The big problem with all this, though, is that teleportation magic has been locked down across the multiverse; Vecna has foreseen that someone might try to reassemble the parts and has stolen part of the Weave - the core of all time and existence - that aligns with conjuring. However, Tasha realizes that there's one way to travel that doesn't rely on conjuration: fey magic. Fey magic works on belief and whimsy, and not a fundamental law of the universe. She is able to use her future self to send the Witchlight carnival to their base, which can take them to all the places they need to go. They roughly choose the order, based on how their NPC allies are discovering the locations, and are occasionally ambushed while traveling by one of Vecna's incarnations that will end up shunting them into side universes from which they need to find a way out. Also, the other NPCs are gradually removed as they return to their timelines... which are fading away.

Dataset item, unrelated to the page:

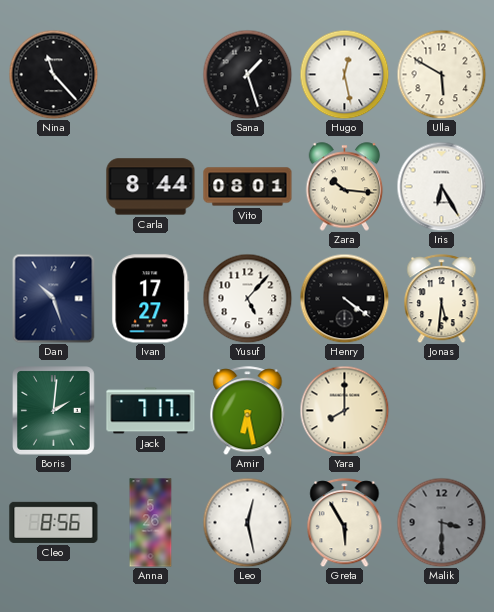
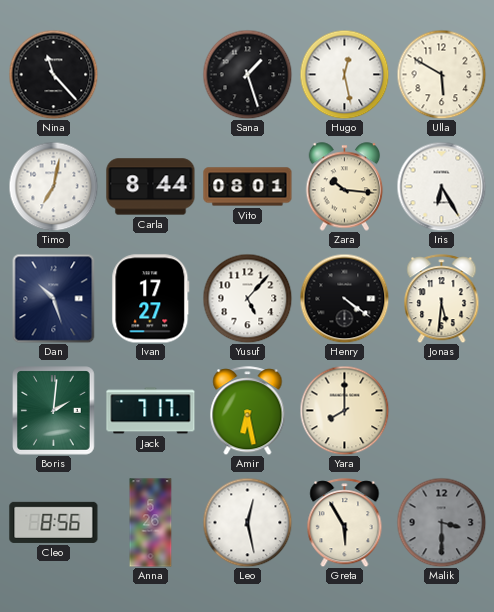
Timo: none -> 7:02
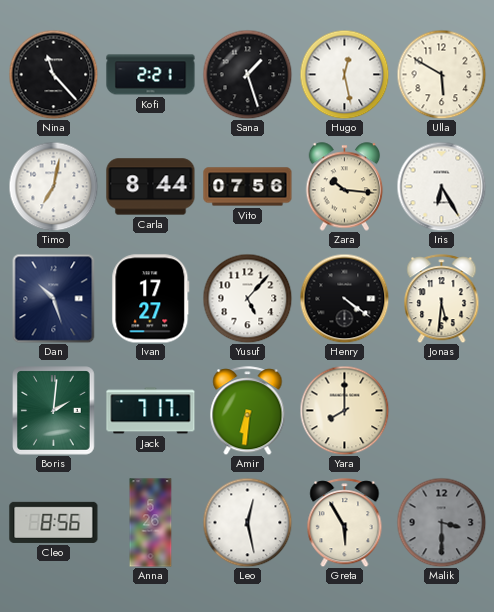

Once the party gets the rod, Kas will do his betrayal shenanigans, and once that's settled they can head back to the "final" battle. However, even beating Vecna here isn't enough: they know he'll just reform and probably try the whole thing again sometime in the future. The only way to make sure they stop him for good is to find his phylactery - and that must be located in the one place where Vecna would know it would still exist: in the universe where he is the only god. Fortunately conjuration magic has been restored, so the party can immediately head to the ultimate domain of Vecna for the REAL final showdown, and then destroy his phylactery once and for all.
It's corny and still a little railroady, but just as cinematic and much more personal. Just throwing this out into the ether for anyone who wants it!